La guerra tra il paese e don Totò, braccato anche dalle forze dell’ordine, si tradurrà ben presto nella sconfitta di tutto quel piccolo mondo antico, fatto di cose semplici e valori profondi. Con la caduta dei sogni e delle illusioni, l’iniziazione del giovane sarà infine compiuta, mentre il trionfo della cruda realtà segnerà la condanna allo spopolamento dell’intero paese.

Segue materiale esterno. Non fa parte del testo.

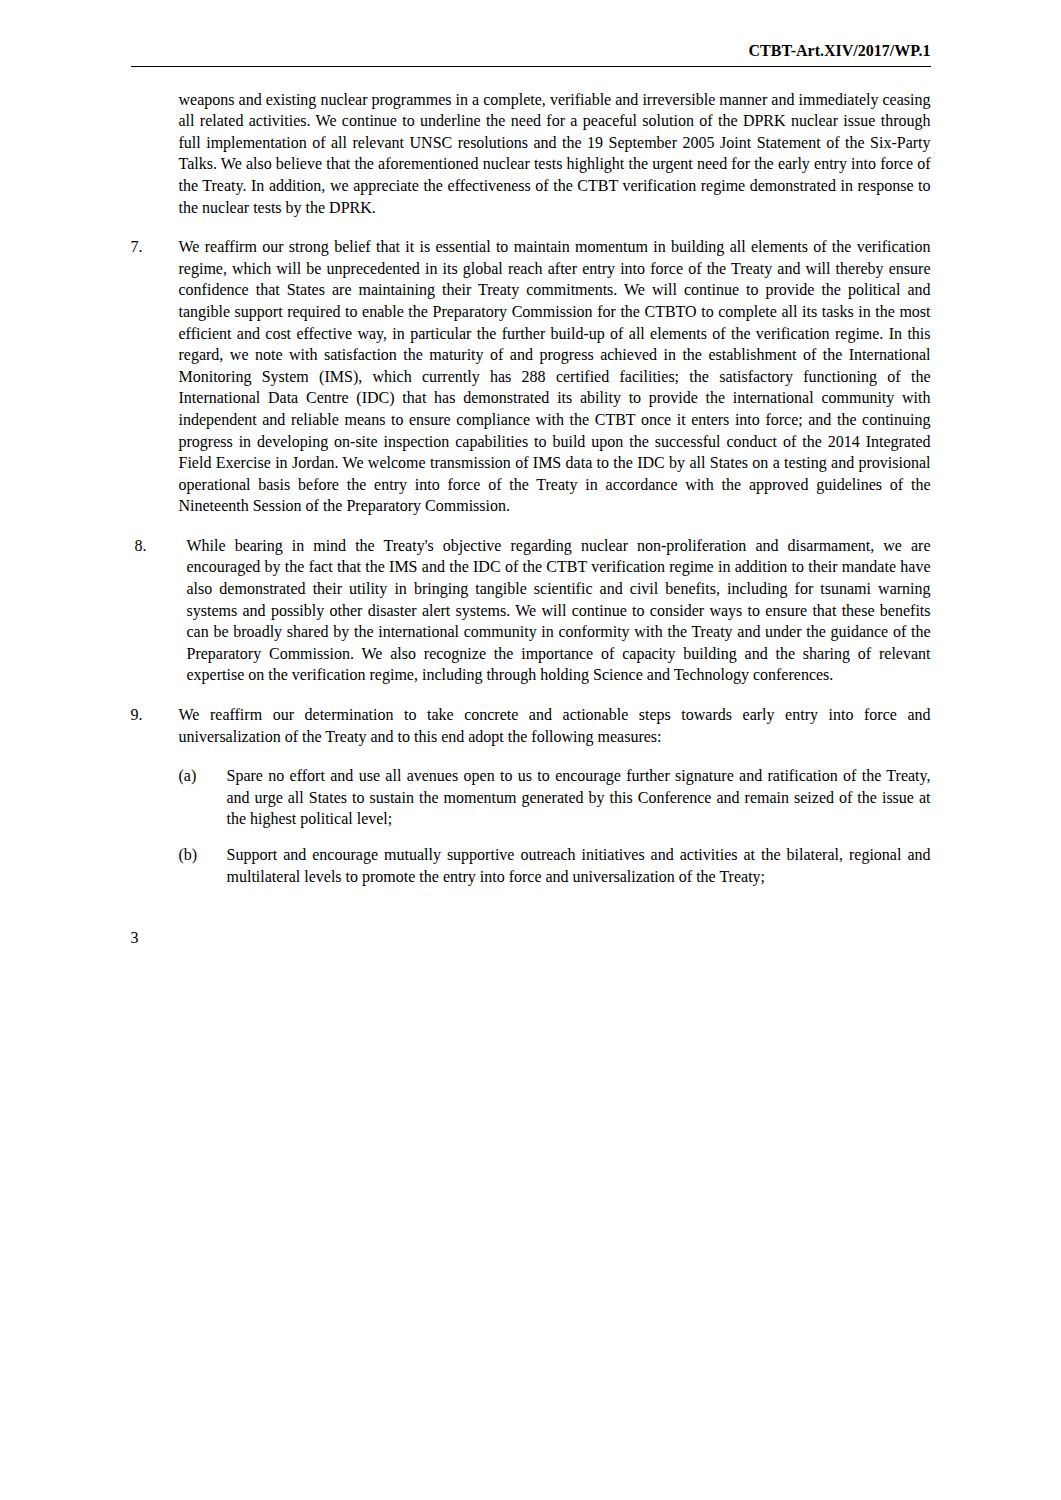CTBT-Art.XIV/2017/WP.1
weapons and existing nuclear programmes in a complete, verifiable and irreversible manner and immediately ceasing all related activities. We continue to underline the need for a peaceful solution of the DPRK nuclear issue through full implementation of all relevant UNSC resolutions and the 19 September 2005 Joint Statement of the Six-Party Talks. We also believe that the aforementioned nuclear tests highlight the urgent need for the early entry into force of the Treaty. In addition, we appreciate the effectiveness of the CTBT verification regime demonstrated in response to the nuclear tests by the DPRK.
7.
We reaffirm our strong belief that it is essential to maintain momentum in building all elements of the verification regime, which will be unprecedented in its global reach after entry into force of the Treaty and will thereby ensure confidence that States are maintaining their Treaty commitments. We will continue to provide the political and tangible support required to enable the Preparatory Commission for the CTBTO to complete all its tasks in the most efficient and cost effective way, in particular the further build-up of all elements of the verification regime. In this regard, we note with satisfaction the maturity of and progress achieved in the establishment of the International Monitoring System (IMS), which currently has 288 certified facilities; the satisfactory functioning of the International Data Centre (IDC) that has demonstrated its ability to provide the international community with independent and reliable means to ensure compliance with the CTBT once it enters into force; and the continuing progress in developing on-site inspection capabilities to build upon the successful conduct of the 2014 Integrated Field Exercise in Jordan. We welcome transmission of IMS data to the IDC by all States on a testing and provisional operational basis before the entry into force of the Treaty in accordance with the approved guidelines of the Nineteenth Session of the Preparatory Commission.
8.
While bearing in mind the Treaty's objective regarding nuclear non-proliferation and disarmament, we are encouraged by the fact that the IMS and the IDC of the CTBT verification regime in addition to their mandate have also demonstrated their utility in bringing tangible scientific and civil benefits, including for tsunami warning systems and possibly other disaster alert systems. We will continue to consider ways to ensure that these benefits can be broadly shared by the international community in conformity with the Treaty and under the guidance of the Preparatory Commission. We also recognize the importance of capacity building and the sharing of relevant expertise on the verification regime, including through holding Science and Technology conferences.
9.
We reaffirm our determination to take concrete and actionable steps towards early entry into force and universalization of the Treaty and to this end adopt the following measures:
(a)
Spare no effort and use all avenues open to us to encourage further signature and ratification of the Treaty, and urge all States to sustain the momentum generated by this Conference and remain seized of the issue at the highest political level;
(b)
Support and encourage mutually supportive outreach initiatives and activities at the bilateral, regional and multilateral levels to promote the entry into force and universalization of the Treaty;
3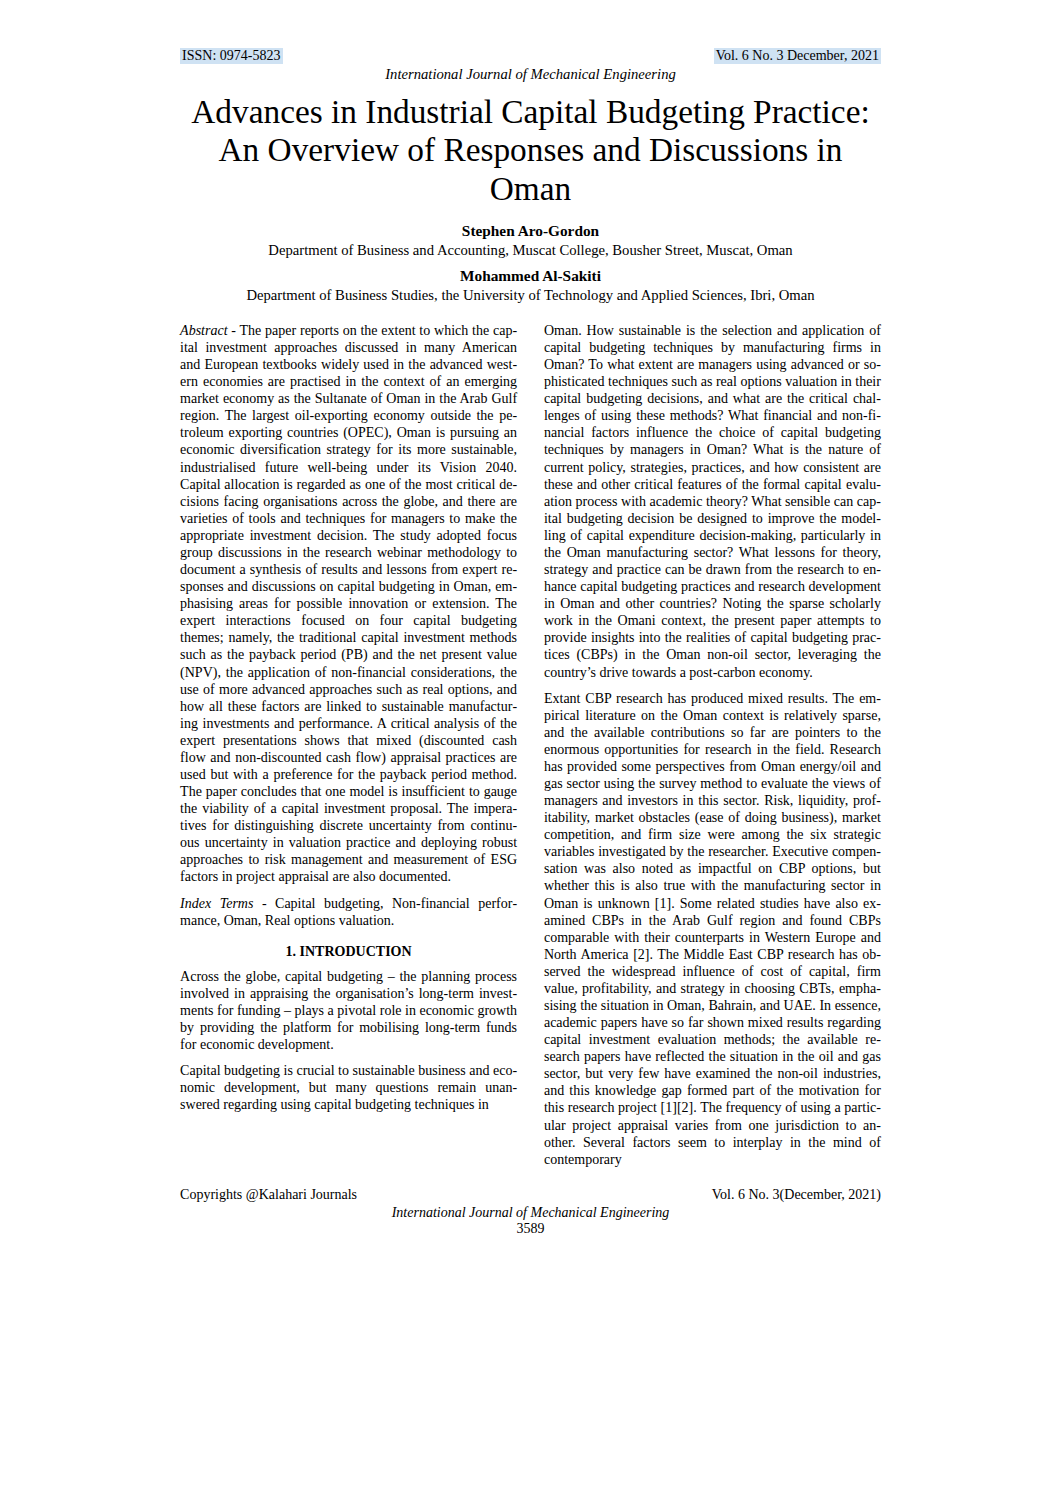ISSN: 0974-5823 Vol. 6 No. 3 December, 2021
International Journal of Mechanical Engineering
Advances in Industrial Capital Budgeting Practice:
An Overview of Responses and Discussions in Oman
Stephen Aro-Gordon
Department of Business and Accounting, Muscat College, Bousher Street, Muscat, Oman
Mohammed Al-Sakiti
Department of Business Studies, the University of Technology and Applied Sciences, Ibri, Oman
Abstract - The paper reports on the extent to which the capital investment approaches discussed in many American and European textbooks widely used in the advanced western economies are practised in the context of an emerging market economy as the Sultanate of Oman in the Arab Gulf region. The largest oil-exporting economy outside the petroleum exporting countries (OPEC), Oman is pursuing an economic diversification strategy for its more sustainable, industrialised future well-being under its Vision 2040. Capital allocation is regarded as one of the most critical decisions facing organisations across the globe, and there are varieties of tools and techniques for managers to make the appropriate investment decision. The study adopted focus group discussions in the research webinar methodology to document a synthesis of results and lessons from expert responses and discussions on capital budgeting in Oman, emphasising areas for possible innovation or extension. The expert interactions focused on four capital budgeting themes; namely, the traditional capital investment methods such as the payback period (PB) and the net present value (NPV), the application of non-financial considerations, the use of more advanced approaches such as real options, and how all these factors are linked to sustainable manufacturing investments and performance. A critical analysis of the expert presentations shows that mixed (discounted cash flow and non-discounted cash flow) appraisal practices are used but with a preference for the payback period method. The paper concludes that one model is insufficient to gauge the viability of a capital investment proposal. The imperatives for distinguishing discrete uncertainty from continuous uncertainty in valuation practice and deploying robust approaches to risk management and measurement of ESG factors in project appraisal are also documented.
Index Terms - Capital budgeting, Non-financial performance, Oman, Real options valuation.
1. INTRODUCTION
Across the globe, capital budgeting – the planning process involved in appraising the organisation’s long-term investments for funding – plays a pivotal role in economic growth by providing the platform for mobilising long-term funds for economic development.
Capital budgeting is crucial to sustainable business and economic development, but many questions remain unanswered regarding using capital budgeting techniques in
Oman. How sustainable is the selection and application of capital budgeting techniques by manufacturing firms in Oman? To what extent are managers using advanced or sophisticated techniques such as real options valuation in their capital budgeting decisions, and what are the critical challenges of using these methods? What financial and non-financial factors influence the choice of capital budgeting techniques by managers in Oman? What is the nature of current policy, strategies, practices, and how consistent are these and other critical features of the formal capital evaluation process with academic theory? What sensible can capital budgeting decision be designed to improve the modelling of capital expenditure decision-making, particularly in the Oman manufacturing sector? What lessons for theory, strategy and practice can be drawn from the research to enhance capital budgeting practices and research development in Oman and other countries? Noting the sparse scholarly work in the Omani context, the present paper attempts to provide insights into the realities of capital budgeting practices (CBPs) in the Oman non-oil sector, leveraging the country’s drive towards a post-carbon economy.
Extant CBP research has produced mixed results. The empirical literature on the Oman context is relatively sparse, and the available contributions so far are pointers to the enormous opportunities for research in the field. Research has provided some perspectives from Oman energy/oil and gas sector using the survey method to evaluate the views of managers and investors in this sector. Risk, liquidity, profitability, market obstacles (ease of doing business), market competition, and firm size were among the six strategic variables investigated by the researcher. Executive compensation was also noted as impactful on CBP options, but whether this is also true with the manufacturing sector in Oman is unknown [1]. Some related studies have also examined CBPs in the Arab Gulf region and found CBPs comparable with their counterparts in Western Europe and North America [2]. The Middle East CBP research has observed the widespread influence of cost of capital, firm value, profitability, and strategy in choosing CBTs, emphasising the situation in Oman, Bahrain, and UAE. In essence, academic papers have so far shown mixed results regarding capital investment evaluation methods; the available research papers have reflected the situation in the oil and gas sector, but very few have examined the non-oil industries, and this knowledge gap formed part of the motivation for this research project [1][2]. The frequency of using a particular project appraisal varies from one jurisdiction to another. Several factors seem to interplay in the mind of contemporary
Copyrights @Kalahari Journals Vol. 6 No. 3(December, 2021)
International Journal of Mechanical Engineering
3589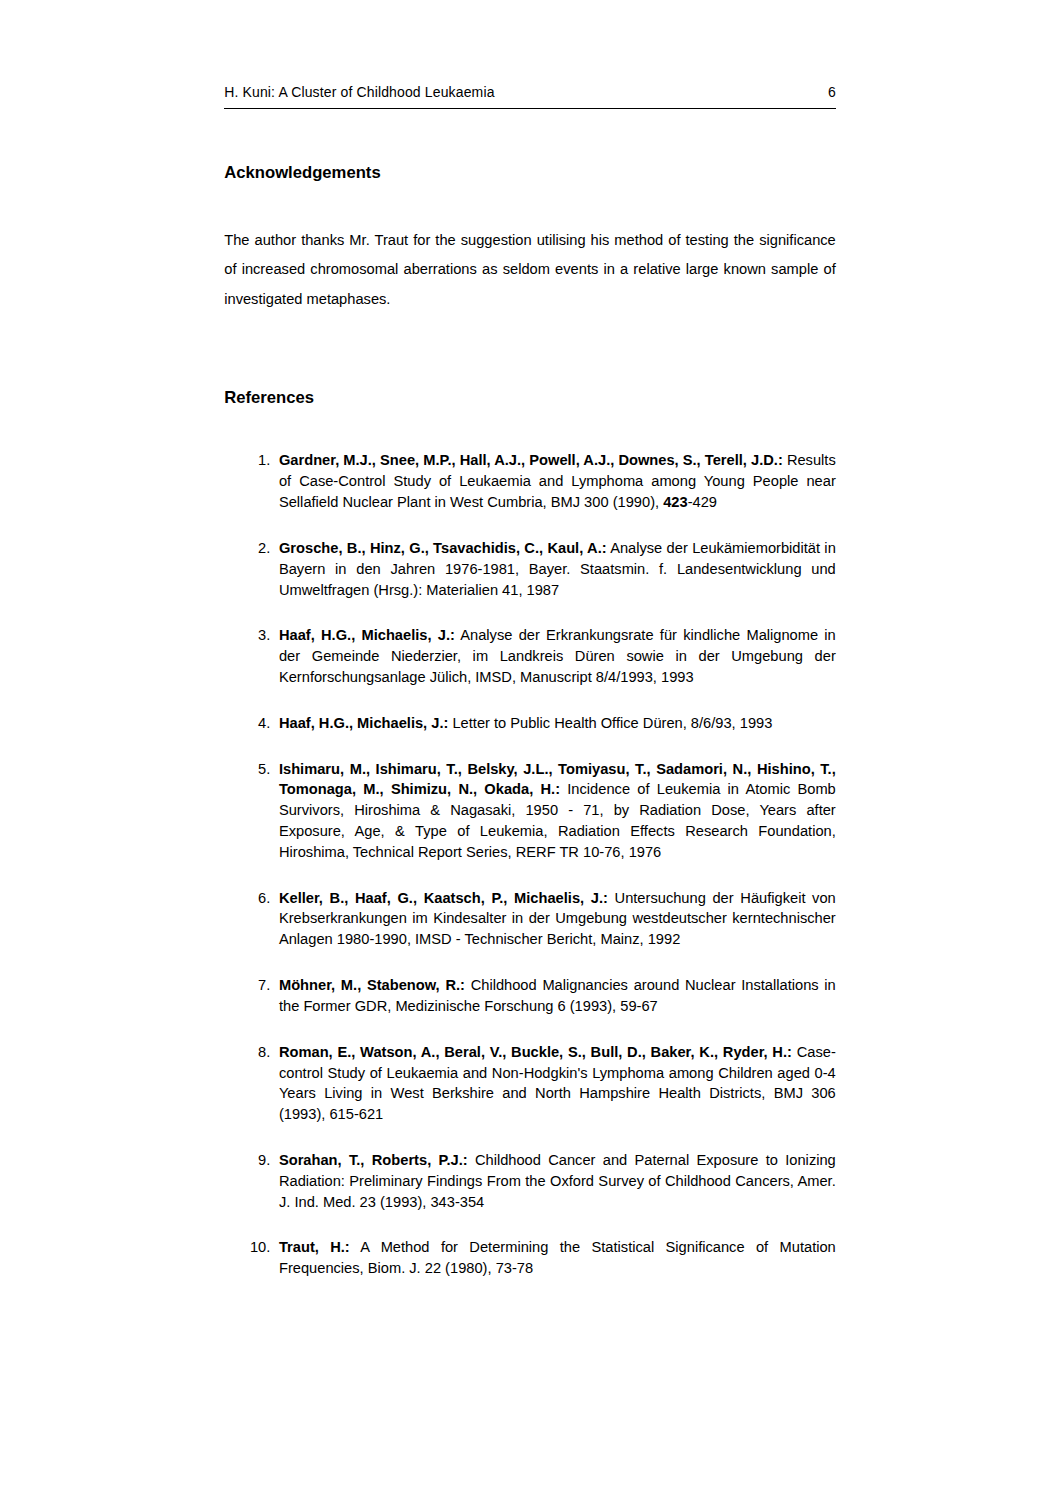H. Kuni: A Cluster of Childhood Leukaemia 6
Acknowledgements
The author thanks Mr. Traut for the suggestion utilising his method of testing the significance of increased chromosomal aberrations as seldom events in a relative large known sample of investigated metaphases.
References
Gardner, M.J., Snee, M.P., Hall, A.J., Powell, A.J., Downes, S., Terell, J.D.: Results of Case-Control Study of Leukaemia and Lymphoma among Young People near Sellafield Nuclear Plant in West Cumbria, BMJ 300 (1990), 423-429
Grosche, B., Hinz, G., Tsavachidis, C., Kaul, A.: Analyse der Leukämiemorbidität in Bayern in den Jahren 1976-1981, Bayer. Staatsmin. f. Landesentwicklung und Umweltfragen (Hrsg.): Materialien 41, 1987
Haaf, H.G., Michaelis, J.: Analyse der Erkrankungsrate für kindliche Malignome in der Gemeinde Niederzier, im Landkreis Düren sowie in der Umgebung der Kernforschungsanlage Jülich, IMSD, Manuscript 8/4/1993, 1993
Haaf, H.G., Michaelis, J.: Letter to Public Health Office Düren, 8/6/93, 1993
Ishimaru, M., Ishimaru, T., Belsky, J.L., Tomiyasu, T., Sadamori, N., Hishino, T., Tomonaga, M., Shimizu, N., Okada, H.: Incidence of Leukemia in Atomic Bomb Survivors, Hiroshima & Nagasaki, 1950 - 71, by Radiation Dose, Years after Exposure, Age, & Type of Leukemia, Radiation Effects Research Foundation, Hiroshima, Technical Report Series, RERF TR 10-76, 1976
Keller, B., Haaf, G., Kaatsch, P., Michaelis, J.: Untersuchung der Häufigkeit von Krebserkrankungen im Kindesalter in der Umgebung westdeutscher kerntechnischer Anlagen 1980-1990, IMSD - Technischer Bericht, Mainz, 1992
Möhner, M., Stabenow, R.: Childhood Malignancies around Nuclear Installations in the Former GDR, Medizinische Forschung 6 (1993), 59-67
Roman, E., Watson, A., Beral, V., Buckle, S., Bull, D., Baker, K., Ryder, H.: Case-control Study of Leukaemia and Non-Hodgkin's Lymphoma among Children aged 0-4 Years Living in West Berkshire and North Hampshire Health Districts, BMJ 306 (1993), 615-621
Sorahan, T., Roberts, P.J.: Childhood Cancer and Paternal Exposure to Ionizing Radiation: Preliminary Findings From the Oxford Survey of Childhood Cancers, Amer. J. Ind. Med. 23 (1993), 343-354
Traut, H.: A Method for Determining the Statistical Significance of Mutation Frequencies, Biom. J. 22 (1980), 73-78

Ovvio che una trama del genere rischi di traboccare nella retorica, il che avviene puntualmente nella parte finale del libro cui manca un lavoro di limatura del testo che gli avrebbe giovato. E tuttavia i personaggi e i luoghi del testo assumono statura universale, come parte di un affresco che va oltre le vicende narrate.
Non solo perché siamo catapultati indietro nelle nostre radici comuni ma perché tocchiamo con mano il passaggio di un’epoca, i mali profondi e atavici del meridione, le costanti di una storia che si ripropone nel tempo e che ci riguarda tutti assai da vicino.
“Il Sud – dice il regista Mimmo Calopresti – è da sempre luogo geografico e luogo dell’anima. Inferno e paradiso, cronaca e favola. Africo è in Europa, e ci ricorda cosa, solo un secolo fa, poteva essere la nostra terra, ma in quanto sud assomiglia nei suoi sogni e nelle sue sconfitte, più che al nostro continente, a tutti i luoghi ai margini del mondo. Ancora vivi, ancora presenti, ancora disperatamente alla ricerca di un futuro, alle porte dell’Europa”.